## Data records
[Begin]

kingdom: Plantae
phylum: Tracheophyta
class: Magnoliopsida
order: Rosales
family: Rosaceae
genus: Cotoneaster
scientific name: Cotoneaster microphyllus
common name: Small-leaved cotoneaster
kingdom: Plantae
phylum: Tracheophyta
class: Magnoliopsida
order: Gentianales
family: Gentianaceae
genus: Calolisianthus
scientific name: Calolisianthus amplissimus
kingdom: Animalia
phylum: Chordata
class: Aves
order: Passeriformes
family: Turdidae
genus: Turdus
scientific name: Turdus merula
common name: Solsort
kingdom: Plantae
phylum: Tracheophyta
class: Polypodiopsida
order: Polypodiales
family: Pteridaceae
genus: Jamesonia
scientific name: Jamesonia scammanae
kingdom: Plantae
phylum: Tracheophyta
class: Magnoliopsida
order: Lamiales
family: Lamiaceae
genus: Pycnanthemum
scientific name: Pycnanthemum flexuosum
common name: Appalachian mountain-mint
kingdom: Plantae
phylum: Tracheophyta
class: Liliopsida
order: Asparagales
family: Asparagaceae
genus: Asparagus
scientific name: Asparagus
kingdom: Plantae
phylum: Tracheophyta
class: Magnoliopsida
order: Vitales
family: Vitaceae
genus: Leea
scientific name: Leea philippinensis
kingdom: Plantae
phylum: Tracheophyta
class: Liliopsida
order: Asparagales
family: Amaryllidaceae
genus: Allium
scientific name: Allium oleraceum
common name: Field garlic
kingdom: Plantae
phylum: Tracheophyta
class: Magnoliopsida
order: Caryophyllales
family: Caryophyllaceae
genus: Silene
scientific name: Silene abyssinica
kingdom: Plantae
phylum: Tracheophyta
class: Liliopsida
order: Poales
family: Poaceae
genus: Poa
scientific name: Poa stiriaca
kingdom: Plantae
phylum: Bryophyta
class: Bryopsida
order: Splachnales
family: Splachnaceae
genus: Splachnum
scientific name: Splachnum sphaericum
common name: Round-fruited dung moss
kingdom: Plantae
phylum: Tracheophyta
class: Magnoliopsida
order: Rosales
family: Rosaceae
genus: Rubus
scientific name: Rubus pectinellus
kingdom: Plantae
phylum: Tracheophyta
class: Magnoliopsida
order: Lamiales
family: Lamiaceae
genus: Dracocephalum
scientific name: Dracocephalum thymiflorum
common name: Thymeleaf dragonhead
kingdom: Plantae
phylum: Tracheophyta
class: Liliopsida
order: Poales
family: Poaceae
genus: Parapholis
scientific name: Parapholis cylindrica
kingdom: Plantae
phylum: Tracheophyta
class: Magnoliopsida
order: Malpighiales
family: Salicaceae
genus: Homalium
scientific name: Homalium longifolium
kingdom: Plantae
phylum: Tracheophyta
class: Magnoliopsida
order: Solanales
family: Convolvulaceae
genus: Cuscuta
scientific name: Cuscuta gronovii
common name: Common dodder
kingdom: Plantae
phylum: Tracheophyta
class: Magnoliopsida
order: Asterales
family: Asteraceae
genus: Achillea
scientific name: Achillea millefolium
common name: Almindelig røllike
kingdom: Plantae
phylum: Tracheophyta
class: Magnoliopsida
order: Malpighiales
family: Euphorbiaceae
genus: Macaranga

[End]

## Your goal
Print every line of the material above word for word, in the same order.

## Solution to this task
kingdom: Plantae
phylum: Tracheophyta
class: Magnoliopsida
order: Rosales
family: Rosaceae
genus: Cotoneaster
scientific name: Cotoneaster microphyllus
common name: Small-leaved cotoneaster
kingdom: Plantae
phylum: Tracheophyta
class: Magnoliopsida
order: Gentianales
family: Gentianaceae
genus: Calolisianthus
scientific name: Calolisianthus amplissimus
kingdom: Animalia
phylum: Chordata
class: Aves
order: Passeriformes
family: Turdidae
genus: Turdus
scientific name: Turdus merula
common name: Solsort
kingdom: Plantae
phylum: Tracheophyta
class: Polypodiopsida
order: Polypodiales
family: Pteridaceae
genus: Jamesonia
scientific name: Jamesonia scammanae
kingdom: Plantae
phylum: Tracheophyta
class: Magnoliopsida
order: Lamiales
family: Lamiaceae
genus: Pycnanthemum
scientific name: Pycnanthemum flexuosum
common name: Appalachian mountain-mint
kingdom: Plantae
phylum: Tracheophyta
class: Liliopsida
order: Asparagales
family: Asparagaceae
genus: Asparagus
scientific name: Asparagus
kingdom: Plantae
phylum: Tracheophyta
class: Magnoliopsida
order: Vitales
family: Vitaceae
genus: Leea
scientific name: Leea philippinensis
kingdom: Plantae
phylum: Tracheophyta
class: Liliopsida
order: Asparagales
family: Amaryllidaceae
genus: Allium
scientific name: Allium oleraceum
common name: Field garlic
kingdom: Plantae
phylum: Tracheophyta
class: Magnoliopsida
order: Caryophyllales
family: Caryophyllaceae
genus: Silene
scientific name: Silene abyssinica
kingdom: Plantae
phylum: Tracheophyta
class: Liliopsida
order: Poales
family: Poaceae
genus: Poa
scientific name: Poa stiriaca
kingdom: Plantae
phylum: Bryophyta
class: Bryopsida
order: Splachnales
family: Splachnaceae
genus: Splachnum
scientific name: Splachnum sphaericum
common name: Round-fruited dung moss
kingdom: Plantae
phylum: Tracheophyta
class: Magnoliopsida
order: Rosales
family: Rosaceae
genus: Rubus
scientific name: Rubus pectinellus
kingdom: Plantae
phylum: Tracheophyta
class: Magnoliopsida
order: Lamiales
family: Lamiaceae
genus: Dracocephalum
scientific name: Dracocephalum thymiflorum
common name: Thymeleaf dragonhead
kingdom: Plantae
phylum: Tracheophyta
class: Liliopsida
order: Poales
family: Poaceae
genus: Parapholis
scientific name: Parapholis cylindrica
kingdom: Plantae
phylum: Tracheophyta
class: Magnoliopsida
order: Malpighiales
family: Salicaceae
genus: Homalium
scientific name: Homalium longifolium
kingdom: Plantae
phylum: Tracheophyta
class: Magnoliopsida
order: Solanales
family: Convolvulaceae
genus: Cuscuta
scientific name: Cuscuta gronovii
common name: Common dodder
kingdom: Plantae
phylum: Tracheophyta
class: Magnoliopsida
order: Asterales
family: Asteraceae
genus: Achillea
scientific name: Achillea millefolium
common name: Almindelig røllike
kingdom: Plantae
phylum: Tracheophyta
class: Magnoliopsida
order: Malpighiales
family: Euphorbiaceae
genus: Macaranga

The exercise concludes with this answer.